- _本文抜粋_:
....................

コンテッサ1300のシャシーは基本的には、工業製品、あるいは商品としてちゃんと設計されたものであることは間違いない。しかし、それは50年以上も前に設計されたものであり、さらにそれを大きく改善する間もなくあっさりと市場から消えたクルマである。
日野自動車がルノー4CVは日本で展開した時代は、やはりフランス車の「足」を是としてものであり、当時の日野の技術を含む文化もそのようなものを理解したものだったと考えている。ルノー社,その後もRenault 4、さらにR8へと伝統の柔軟な「足」を発展させていった。一方、日野は当時の道路事情やタクシー需要などに対応するため、あるいは自社技術展開として、「足」に関して独自の発展をさせた。
コンテッサ900では、日野へのロイヤリティある4CVのユーザーからは、フランス車の良き「足」の味付けが薄れ、ドイツ車のようにも変化してしまったとの意見も聞かれた。しかし、日野は市場の差別化として後輪の硬さの結果としてのロール率が3.45度という少なさをアピールして行った。そして満を持した日野コンテッサ1300では、特にクーぺはロール率が2.95度と驚異的な値を示すに至った。もちろん、それは「日本」での販売活動に大いに利用されていた。
このロール率の低さのメリットは何があったのだろうかと言うものだ。個人的な分析ではあるが、操縦性については、ある程度の速度までのアンダーを保つと言う意味合程度で、足が硬いだけの何ものでないのでは考えている。単なる、マーケィングの材料ではなかったのかと考える。当時の試乗レポートでも、「ロール率を低くするためのリアサスの硬さは意味はない」とか、外国では、「アンダーとオーバーが同時に現れる不思議なクルマ」と評されていた。ただ多くの自動車雑誌ではあまりそのような辛口の意見は見当たらないのは、古今を問わず、日本のメディアとメーカーとのしがらみかも知れない。 (こちらも参考に:リバイバル・モータリング・ジャパン in 茂原)

....................

- _入力データ_:

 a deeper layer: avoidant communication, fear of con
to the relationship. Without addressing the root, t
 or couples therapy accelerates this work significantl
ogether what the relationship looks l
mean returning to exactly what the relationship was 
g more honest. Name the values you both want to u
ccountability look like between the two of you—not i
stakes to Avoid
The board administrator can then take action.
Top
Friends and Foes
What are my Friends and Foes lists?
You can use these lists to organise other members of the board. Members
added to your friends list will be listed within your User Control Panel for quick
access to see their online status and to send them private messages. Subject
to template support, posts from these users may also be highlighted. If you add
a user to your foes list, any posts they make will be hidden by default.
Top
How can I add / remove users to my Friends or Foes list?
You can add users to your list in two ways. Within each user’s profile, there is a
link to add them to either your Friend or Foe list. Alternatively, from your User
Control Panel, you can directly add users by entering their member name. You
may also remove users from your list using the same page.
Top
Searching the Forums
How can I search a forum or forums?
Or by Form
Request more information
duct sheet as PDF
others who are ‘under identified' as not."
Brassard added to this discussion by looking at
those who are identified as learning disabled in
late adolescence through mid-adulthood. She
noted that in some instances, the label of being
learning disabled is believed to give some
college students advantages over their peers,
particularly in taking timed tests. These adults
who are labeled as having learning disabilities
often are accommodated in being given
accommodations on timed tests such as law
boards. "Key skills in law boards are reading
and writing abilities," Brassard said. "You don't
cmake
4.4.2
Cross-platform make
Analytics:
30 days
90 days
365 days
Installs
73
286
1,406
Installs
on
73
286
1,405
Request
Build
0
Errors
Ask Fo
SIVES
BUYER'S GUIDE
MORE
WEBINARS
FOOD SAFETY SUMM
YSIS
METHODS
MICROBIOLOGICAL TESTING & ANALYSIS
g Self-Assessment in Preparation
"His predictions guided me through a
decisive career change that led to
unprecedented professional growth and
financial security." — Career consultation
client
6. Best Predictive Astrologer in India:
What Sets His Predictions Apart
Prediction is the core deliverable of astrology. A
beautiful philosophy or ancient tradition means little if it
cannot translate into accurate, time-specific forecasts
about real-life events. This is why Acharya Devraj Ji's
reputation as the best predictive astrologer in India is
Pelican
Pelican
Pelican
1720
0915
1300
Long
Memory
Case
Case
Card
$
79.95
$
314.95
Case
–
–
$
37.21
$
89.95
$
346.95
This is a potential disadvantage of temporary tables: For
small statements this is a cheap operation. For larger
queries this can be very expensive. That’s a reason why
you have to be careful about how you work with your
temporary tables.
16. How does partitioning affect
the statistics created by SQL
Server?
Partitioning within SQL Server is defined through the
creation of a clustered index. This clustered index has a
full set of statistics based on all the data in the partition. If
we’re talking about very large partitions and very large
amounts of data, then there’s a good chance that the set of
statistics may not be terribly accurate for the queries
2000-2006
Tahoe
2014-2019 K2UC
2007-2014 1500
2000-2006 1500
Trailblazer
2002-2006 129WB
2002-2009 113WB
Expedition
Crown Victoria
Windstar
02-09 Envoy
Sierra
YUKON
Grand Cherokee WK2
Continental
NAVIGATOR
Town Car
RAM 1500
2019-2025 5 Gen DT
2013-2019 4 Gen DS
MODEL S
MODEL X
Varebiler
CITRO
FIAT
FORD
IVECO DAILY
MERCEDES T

....................

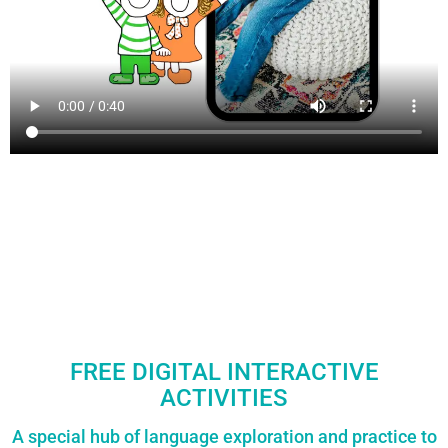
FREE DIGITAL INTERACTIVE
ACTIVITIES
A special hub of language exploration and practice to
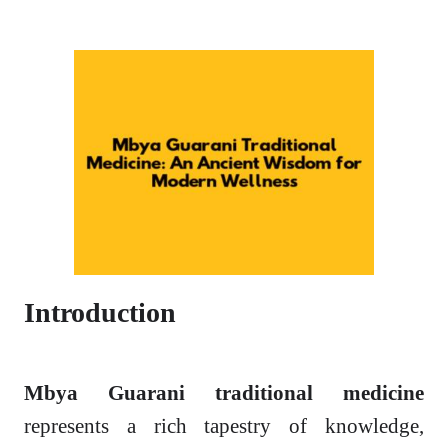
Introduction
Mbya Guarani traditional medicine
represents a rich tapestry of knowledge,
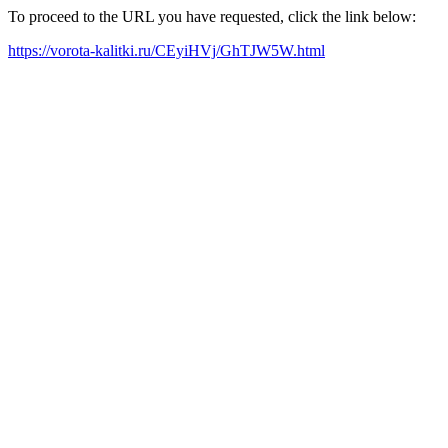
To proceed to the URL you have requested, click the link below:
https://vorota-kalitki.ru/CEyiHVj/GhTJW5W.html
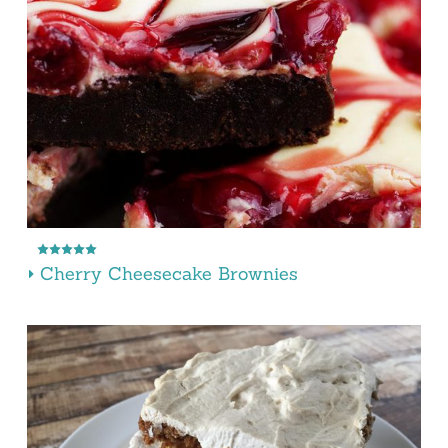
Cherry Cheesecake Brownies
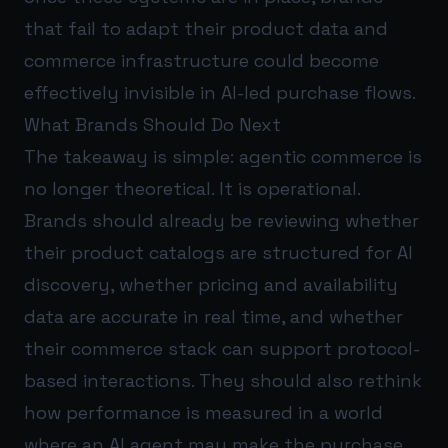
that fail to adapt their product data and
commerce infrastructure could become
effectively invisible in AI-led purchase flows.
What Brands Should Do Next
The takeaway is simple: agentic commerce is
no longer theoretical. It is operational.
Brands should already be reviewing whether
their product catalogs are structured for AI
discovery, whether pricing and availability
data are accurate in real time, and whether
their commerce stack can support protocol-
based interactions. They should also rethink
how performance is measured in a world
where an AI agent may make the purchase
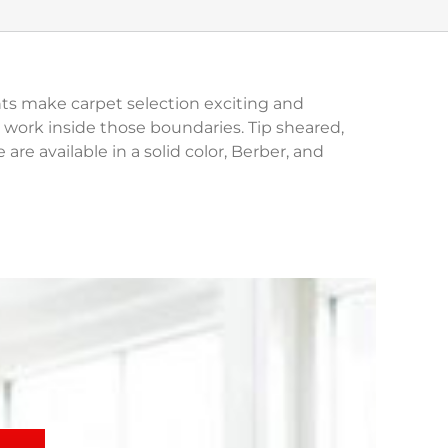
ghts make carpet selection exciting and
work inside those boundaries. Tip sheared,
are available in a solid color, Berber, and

....................

- _取り組む課題_:
• A. 本文のうち、「コンテッサ900では、日野へ」から「(こちらも参考に:リバイバル・モータリング・ジャパン in 茂原)」までを、その末尾の語句も含めて一字一句変えずに書き写しなさい。
• B. 本文によると、日野コンテッサ1300のクーペは何度のロール率を示したか。

- _課題別解答_:
• A.
コンテッサ900では、日野へのロイヤリティある4CVのユーザーからは、フランス車の良き「足」の味付けが薄れ、ドイツ車のようにも変化してしまったとの意見も聞かれた。しかし、日野は市場の差別化として後輪の硬さの結果としてのロール率が3.45度という少なさをアピールして行った。そして満を持した日野コンテッサ1300では、特にクーぺはロール率が2.95度と驚異的な値を示すに至った。もちろん、それは「日本」での販売活動に大いに利用されていた。
このロール率の低さのメリットは何があったのだろうかと言うものだ。個人的な分析ではあるが、操縦性については、ある程度の速度までのアンダーを保つと言う意味合程度で、足が硬いだけの何ものでないのでは考えている。単なる、マーケィングの材料ではなかったのかと考える。当時の試乗レポートでも、「ロール率を低くするためのリアサスの硬さは意味はない」とか、外国では、「アンダーとオーバーが同時に現れる不思議なクルマ」と評されていた。ただ多くの自動車雑誌ではあまりそのような辛口の意見は見当たらないのは、古今を問わず、日本のメディアとメーカーとのしがらみかも知れない。 (こちらも参考に:リバイバル・モータリング・ジャパン in 茂原)

• B. 2.95度